Opinião
David e Golias
O que explica que as grandes empresas falhem estas novas hipóteses geradas por novas tecnologias?
A teoria da inovação diz-nos que, tendo em conta os ciclos de vida das tecnologias, os mercados tendem a assistir a uma oscilação entre a importância para a geração de inovação dos pequenos empreendedores versus as grandes empresas e os seus enormes laboratórios de I&D.
Quando uma nova tecnologia nasce existem hipóteses para pequenos empreendedores, que apostam na inovação de produto, exploratória e arquitetural (no início do século XX a Europa contava com largas centenas de fabricantes de automóveis, no final dos anos 70 e princípio dos anos 80 existiam centenas de empresas que apostavam em novos desenhos de microcomputadores e sistemas operativos).
Muitas vezes, as empresas incumbentes ignoram essas tecnologias emergentes, porque estão concentradas em servir vastos segmentos de mercado rentáveis, com tecnologias e produtos estabelecidos (isto explica porque os construtores de automóveis ignoraram o nascente nicho de carros elétricos, que foi ocupado pela pequena Tesla, há cerca 15 anos, quando lançou o seu Roadster). Este fenómeno foi cunhado pelo professor Clayton M. Christensen como o “Dilema do Inovador”.

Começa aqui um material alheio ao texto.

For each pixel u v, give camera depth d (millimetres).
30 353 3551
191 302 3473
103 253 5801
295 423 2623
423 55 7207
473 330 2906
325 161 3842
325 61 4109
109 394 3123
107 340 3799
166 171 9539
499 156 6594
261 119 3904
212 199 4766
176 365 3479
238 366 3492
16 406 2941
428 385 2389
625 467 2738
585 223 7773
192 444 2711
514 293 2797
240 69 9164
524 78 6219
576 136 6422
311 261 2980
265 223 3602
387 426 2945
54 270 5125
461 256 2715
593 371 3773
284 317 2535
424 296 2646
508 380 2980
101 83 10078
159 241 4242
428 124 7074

À medida que mercado e tecnologia amadurecem, a inovação deixa de ser exploratória e passa a existir o estabelecimento de um design dominante (no setor automóvel há 115 anos o Ford modelo T, no caso dos computadores o IBM-PC, e atualmente no setor dos automóveis elétricos o modelo S/3 da Tesla).
Quando isto acontece, as empresas deixam de se focar em pequenos nichos de utilizadores iniciais e concentram-se na maioria do mercado, a inovação passa a estar a ser centrada em processos (produzir mais barato e melhor) e muitas empresas desaparecem. As hipóteses dos “pequenos” empreendedores (“numa garagem”, como Bill Gates ou Steve Jobs no início dos anos 1980) desaparecem.
O que explica que as grandes empresas falhem estas novas hipóteses geradas por novas tecnologias? (Por exemplo, a Kodak inventou a fotografia digital, mas foi incapaz de desenvolver competências nessa área).
Possivelmente a inflexibilidade, a burocracia, a necessidade de servir os clientes atuais, o investimento em processos antigos e a falta de capacidade de aprender novas “coisas” (tudo fatores que as pequenas empresas trabalham melhor).
Mas serve esta crónica para refletir que talvez o mundo atual, demasiado concentrado em poucas empresas, com problemas de regulação eficaz (o livre funcionamento, ao contrário das teorias mais liberais, tem levado a oligopólios), está a impedir o triunfo dos pequenos em novas ondas tecnológicas.
O domínio da Microsoft ou Apple, constante, e o alargar dos seus monopólios a diversas áreas (do streaming à IA) não é positivo. Tal como não é positivo para novas regiões poderem fazer catching-up económico (como Portugal).
Veremos, assim, se o futuro trará novos David para enfrentar os Golias dos nossos tempos empresariais.